Question

Is the set { x E |R^4: (x1-x2)^2 + x3^4 = 0} a subspace?

Answer 1

I understand that in order to prove whether it is a subspace, there needs to closure due to addition and multiplication, but I'm getting confused how to prove (or disprove) those two conditions.

Answer 2

The obvious condition that is met is the 'zero must be part of the set', which I just take all four values (x1,x2,x3,x4) to be zero.

Answer 3

Yes, it is, because both summand are positive, so each one has to be zero, which means x3 = 0 and x1 = x2

Answer 4

So, if (x1,x2,x3,x4) and (y1,y2,y3, y4) are in the set, so is x + y, because from x1 = x2 and y1 = y2 follows x1+y1 = x2 + y2

Answer 5

Analogously with multiplication with a scalar

Answer 6

oh, and x3 and y3 have to be zero, so x3 + y3 is zero to

Answer 7

o

Answer 8

the multiplication part I'm still not fully sure about, but addition seems to make sense.

Answer 9

ok :) say you have (x1,x2,x3,x4) in the set, and you multiply it by a scalar k of R, so you want to know if (kx1,kx2,kx3,kx4) is still in the set:

From x3 = 0 follows k*x3 = k*0 = 0

From x1 = x2 follows k*x1 = k*x2

So both conditions are fulfilled, and the element is in the set, and the set is therefore closed under scalar multiplication :)

Answer 10

so x3 can be a value that isn't zero in some cases so long as the summation of the two terms equals zero (x1-x2)^2 + x3^2 = 0, right?
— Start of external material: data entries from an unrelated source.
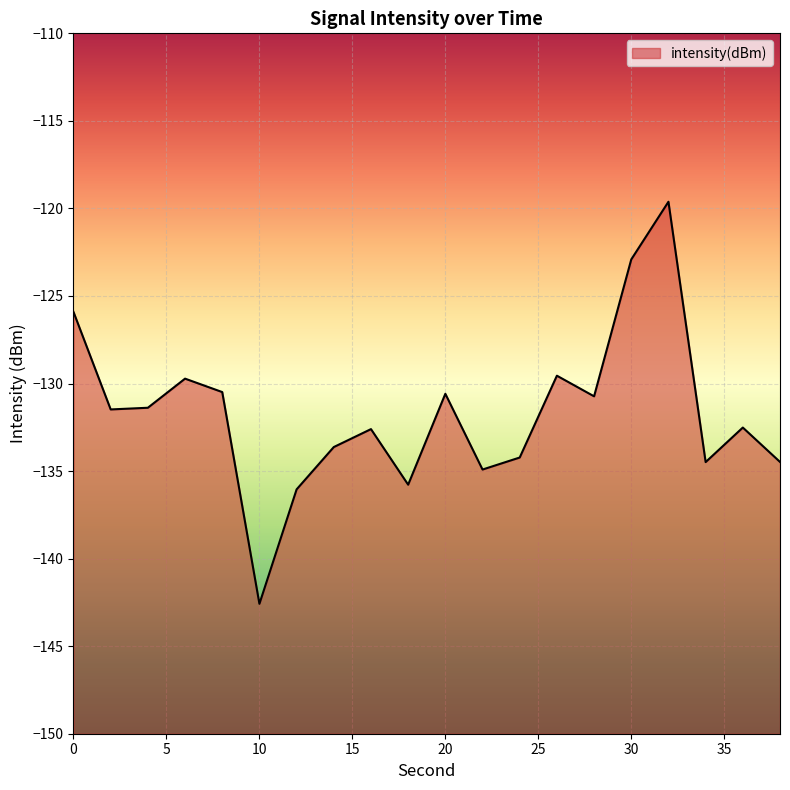

Reading left to right, transcribe all the data shown in this chart.

0=-125.9	2=-131.5	4=-131.4	6=-129.7	8=-130.5	10=-142.6	12=-136.0	14=-133.6	16=-132.6	18=-135.8	20=-130.6	22=-134.9	24=-134.2	26=-129.6	28=-130.7	30=-122.9	32=-119.6	34=-134.5	36=-132.5	38=-134.5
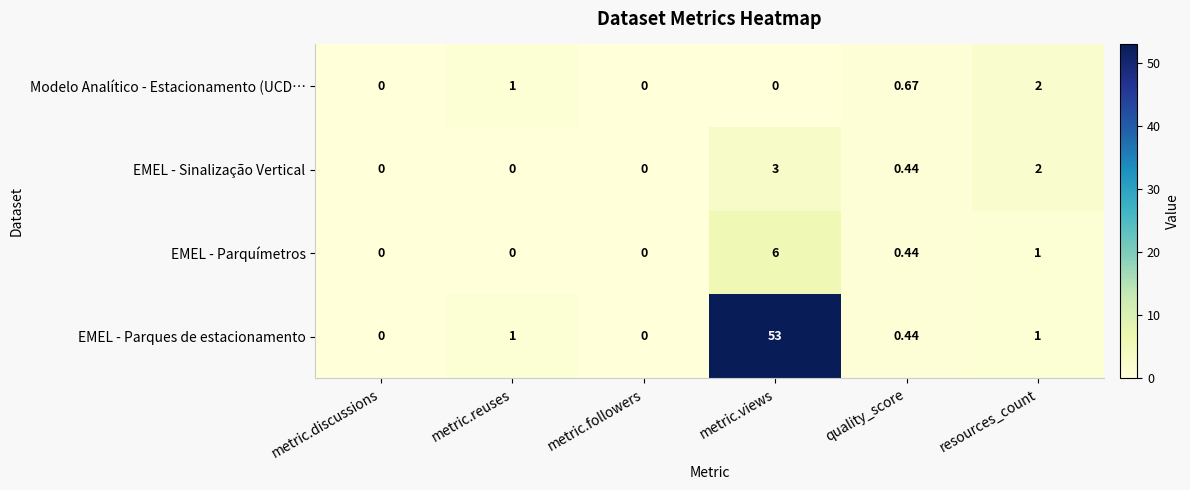

Which series changed the most between quality_score and resources_count?

EMEL - Sinalização Vertical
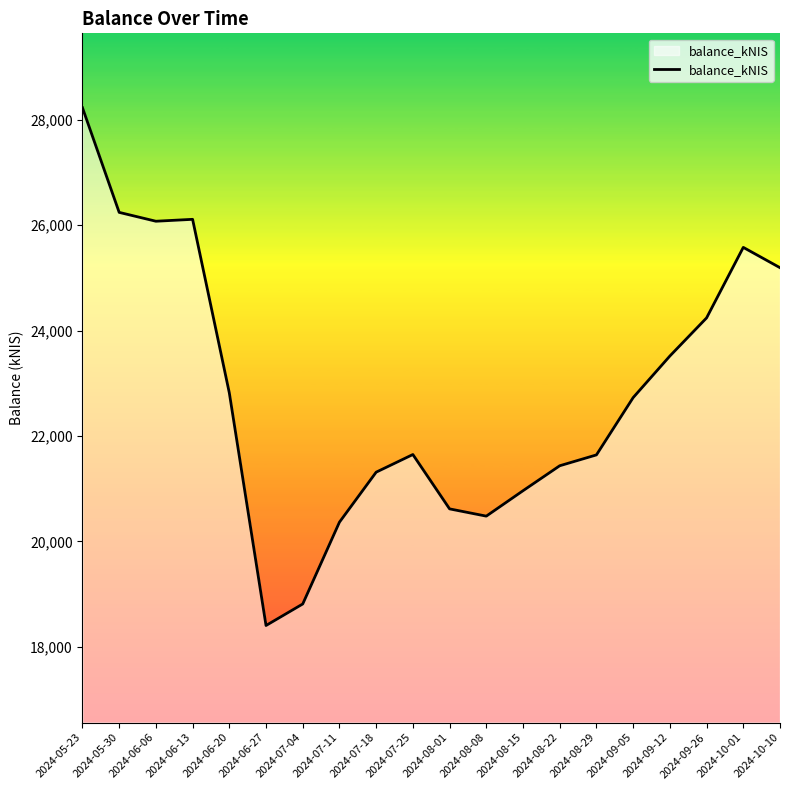

What is the difference between the second highest and minimum values?

7835.7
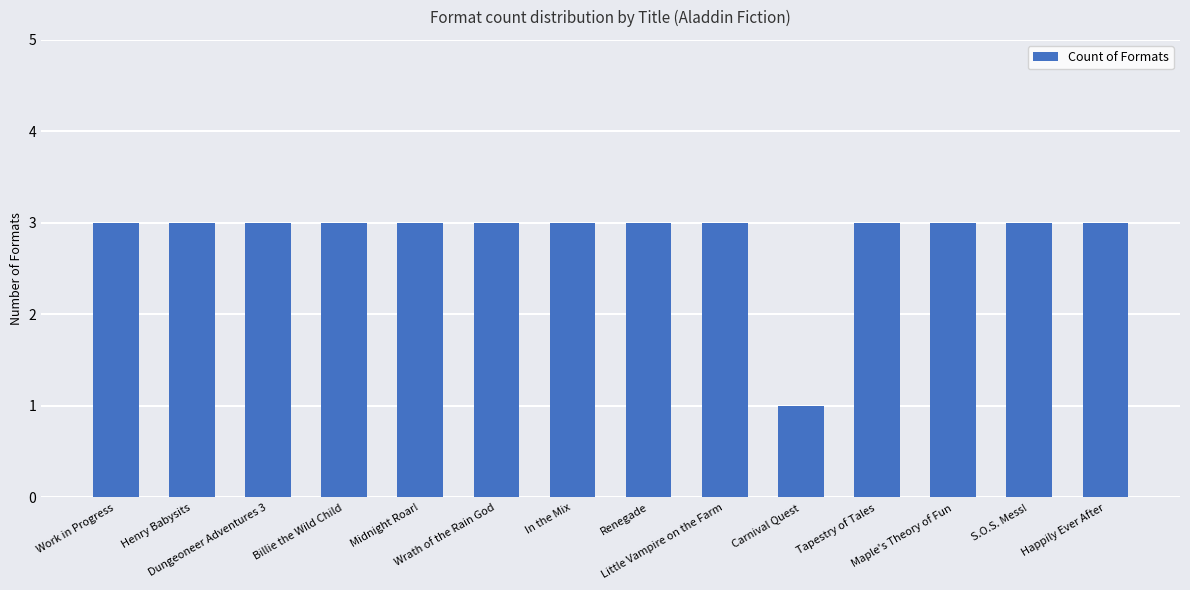

At which category does the chart reach its minimum across all series?

Carnival Quest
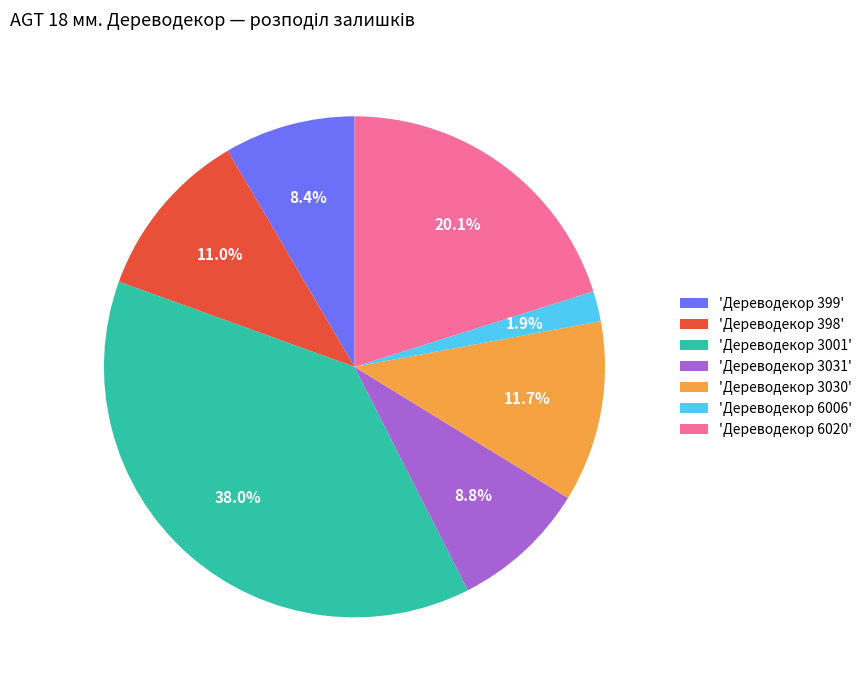

Does 'Дереводекор 399' represent more than half of the total?

No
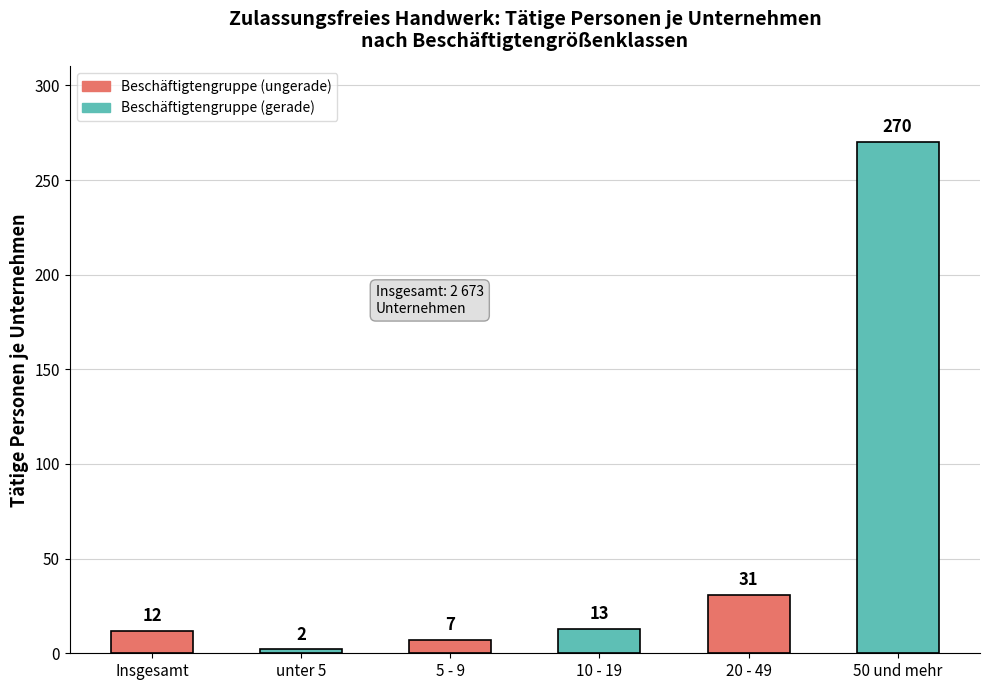

The value at Insgesamt is 12. True or false?

True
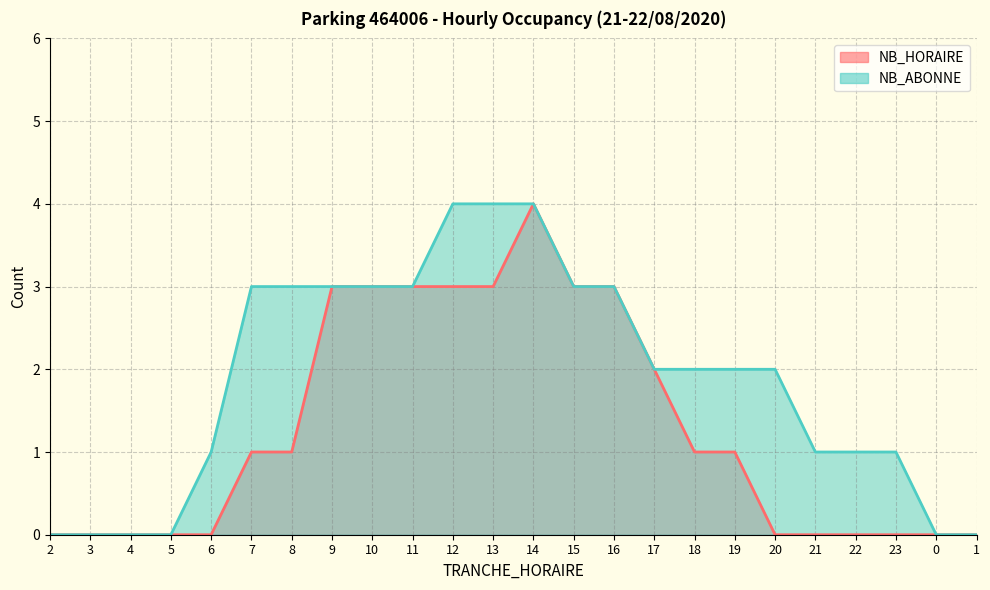

How many data points in NB_ABONNE are less than 2?

10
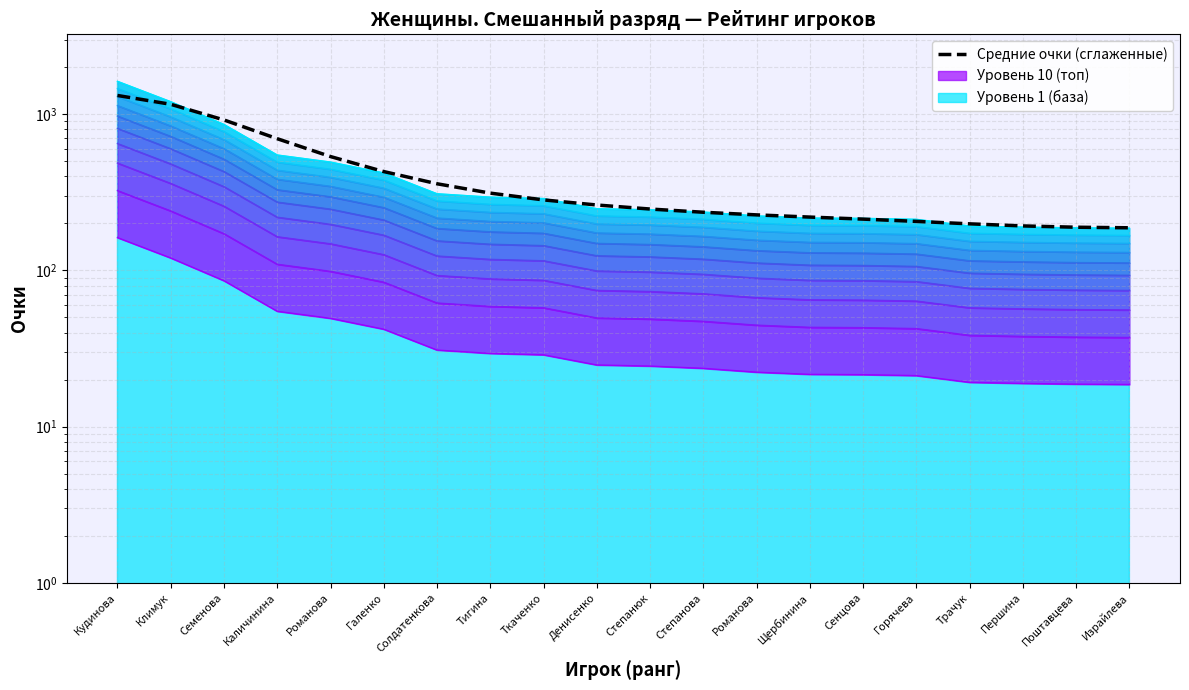

What is the change in value from Степанюк to Першина?

-54.4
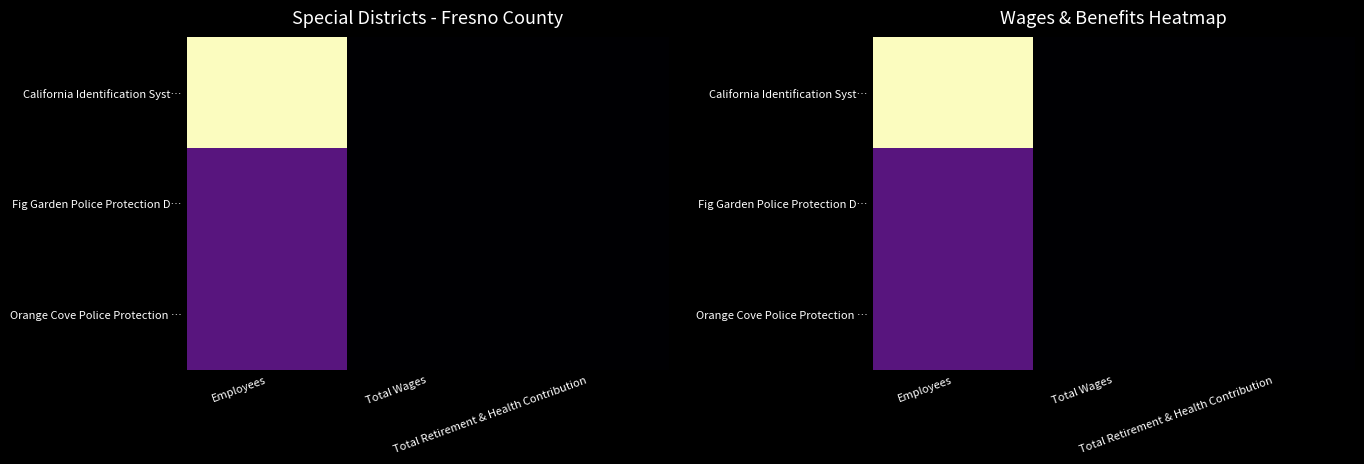

The value of Fig Garden Police Protection D… at Total Retirement & Health Contribution is 0. True or false?

True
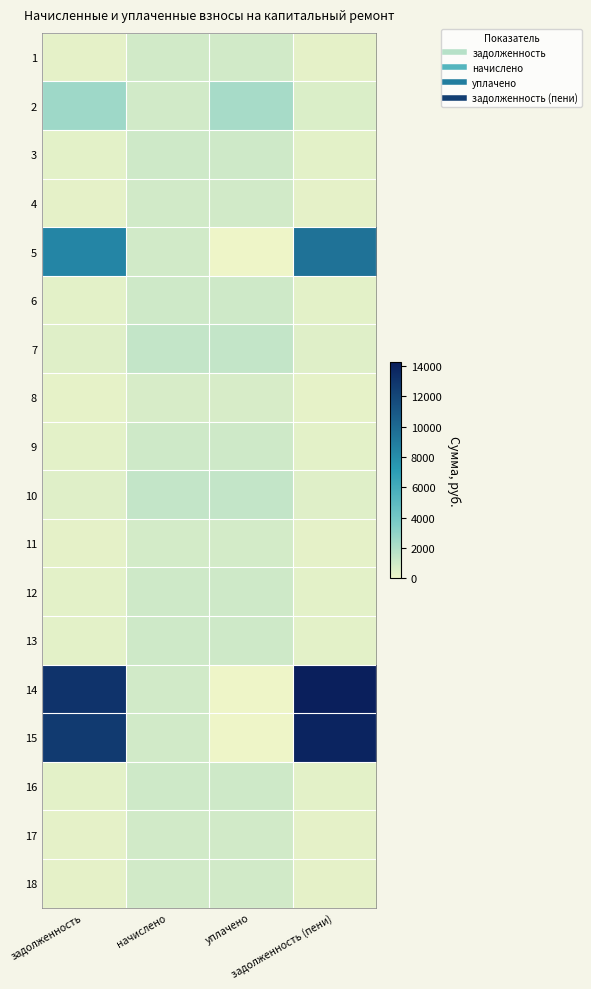

Reading left to right, list all the values displayed in this chart.

1: задолженность=312.5	начислено=937.4	уплачено=937.4	задолженность (пени)=312.5
2: задолженность=2542.2	начислено=946.1	уплачено=2237.9	задолженность (пени)=639.2
3: задолженность=338.4	начислено=1015.2	уплачено=1015.2	задолженность (пени)=338.4
4: задолженность=313.9	начислено=941.8	уплачено=941.8	задолженность (пени)=313.9
5: задолженность=8421.5	начислено=941.8	уплачено=0.0	задолженность (пени)=9532.0
6: задолженность=341.3	начислено=1023.8	уплачено=1023.8	задолженность (пени)=341.3
7: задолженность=450.7	начислено=1352.2	уплачено=1352.2	задолженность (пени)=450.7
8: задолженность=247.7	начислено=743.0	уплачено=743.0	задолженность (пени)=247.7
9: задолженность=352.1	начислено=1056.2	уплачено=1056.2	задолженность (пени)=352.1
10: задолженность=449.3	начислено=1347.8	уплачено=1347.8	задолженность (пени)=449.3
11: задолженность=283.7	начислено=851.0	уплачено=851.0	задолженность (пени)=283.7
12: задолженность=352.1	начислено=1056.2	уплачено=1056.2	задолженность (пени)=352.1
13: задолженность=349.9	начислено=1049.8	уплачено=1049.8	задолженность (пени)=349.9
14: задолженность=13059.9	начислено=935.3	уплачено=0.0	задолженность (пени)=14250.5
15: задолженность=12683.6	начислено=933.1	уплачено=0.0	задолженность (пени)=13868.7
16: задолженность=339.1	начислено=1017.4	уплачено=1017.4	задолженность (пени)=339.1
17: задолженность=311.8	начислено=935.3	уплачено=935.3	задолженность (пени)=311.8
18: задолженность=308.9	начислено=926.6	уплачено=926.6	задолженность (пени)=308.9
And thank you so much for helping me!

Answer 11

Yeah, but the thing is x3 HAS to be 0, because because x3^4 and (x1-x2)^2 will ALWAYS be positive (as it is a square), and the only way to positive numbers add up to zero, is if they are both zero

Answer 12

That makes sense, thank you very much! :) Any chance I could post one more similar question that you could look at?

Answer 13

Sure, mate :) it will be my pleasure

Answer 14

Thanks a lot! I don't quite get James' answer very well, so that'd be awesome!